A Year of Claude Code: Auto Mode, Loops, and What Actually Surprised Us

1. How far we’ve come in a year

When Claude Code shipped, it generated two emoji reactions on Slack. Boris Cherny (Head of Claude Code) posted the announcement and felt “it was pretty good for easy engineering tasks.” Cat Wu (Head of Product) puts it more bluntly: “That was a really nice way to say it wasn’t very good.”

A year later, Boris describes his daily workflow as “armies of agents, trees of thousands, where one agent is prompting agents that are prompting agents.” That’s not hyperbole — it’s the operational reality for the team that built the product. This lesson extracts the mental model shifts that made that leap possible.

2. Auto mode replaced plan mode — and why that matters

The early Claude Code required a human to approve almost every tool call. This was the right call in 2024: models were less aligned, classifiers didn’t exist, and the risk of unreviewed actions was real. So plan mode emerged: Claude proposes, human approves, Claude executes.

But human nature undermined it. When you accept 99% of requests, you stop reading them. Eyes glaze over. The permission prompt that was supposed to be a safety check became theater.

The evolution of the Claude Code interaction model. Each generation handed more autonomy to the model — not by removing safety, but by making safety smarter.

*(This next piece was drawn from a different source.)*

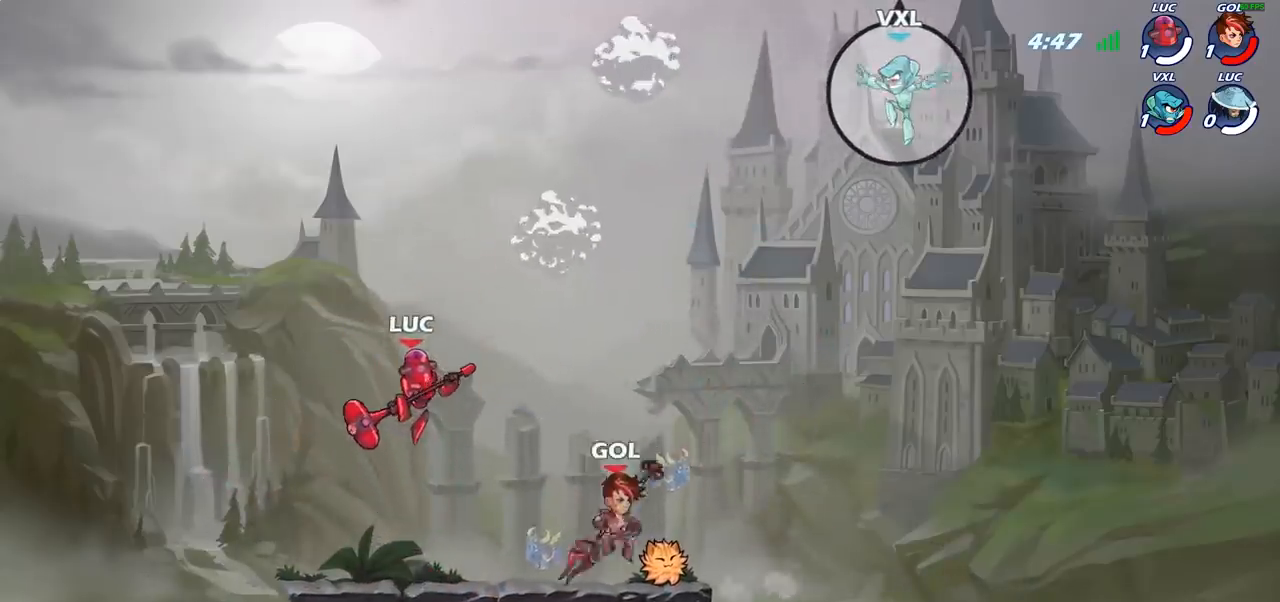
{"buttons": [], "left_stick": "down-right", "right_stick": "center", "events": [[417, "left_stick", "down-right"]]}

Auto mode replaced plan mode for a counterintuitive reason: it’s safer. Instead of a human rubber-stamping 99% of requests, a classifier trained on thousands of transcripts evaluates every action. Red teamers tried to prompt-inject; those attacks became evals; the classifier was hardened against all of them.

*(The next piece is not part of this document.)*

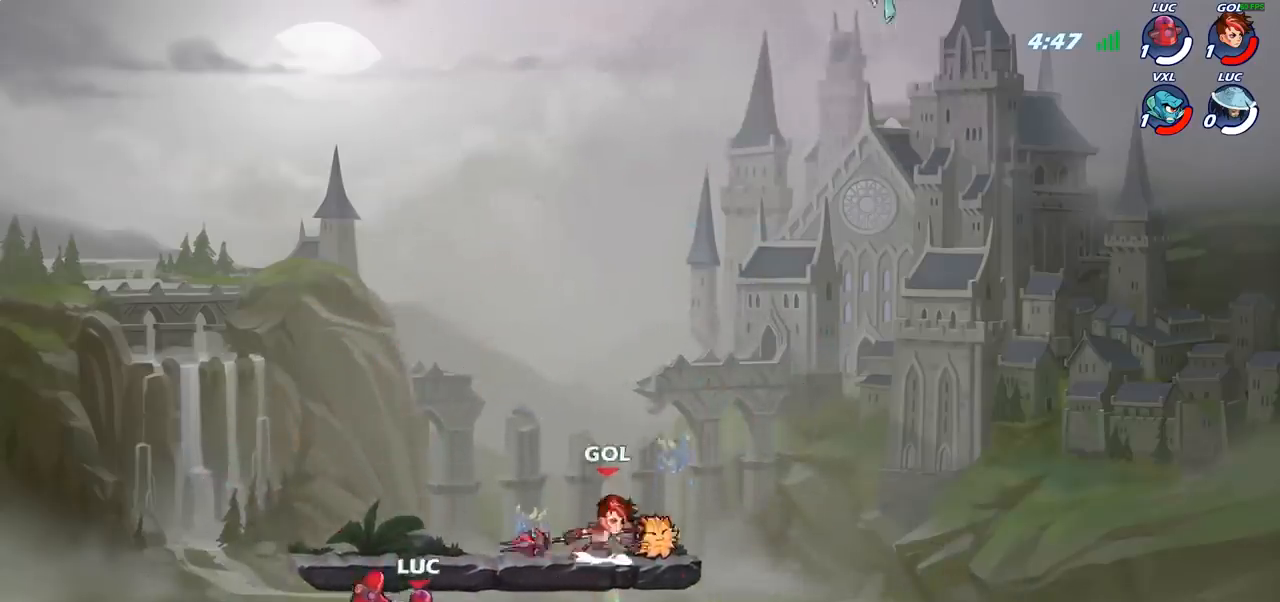
{"buttons": [], "left_stick": "center", "right_stick": "center", "events": [[33, "left_stick", "right"], [400, "R2", "down"], [483, "left_stick", "center"], [500, "R2", "up"]]}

Boris’s advice: use auto mode for everything from Sonnet 4.6 onward. The model no longer needs a planning step — it can work autonomously and only surfaces the decisions that actually need you.

3. Verification is not tests or linting

“Whenever we talk about verification, people think unit tests, lint, type check. These were already automated. That’s not what we mean.”

Real agent verification asks a different question: can the agent run the thing? Not “does the code pass CI” — but “can Claude launch the app, click through the new UX, hit the edge case, and report what it saw?”

On the Claude Code desktop app team, this looks like:

A skill teaches Claude how to launch the local desktop app
Claude uses computer use to navigate the new UI
Claude tests edge cases and reports failures
When it hits staging issues, it reads Slack to check whether staging is already known-down before wasting time debugging

The key difference: verification is runtime observation at the product’s actual surface, not a pass/fail signal from test infrastructure. Tests tell you the code does what you wrote. Verification tells you the product does what users experience.

Check your understanding

3 questions · your answers are saved in this browser only

1. Why is auto mode considered MORE secure than manually reviewing every permission prompt?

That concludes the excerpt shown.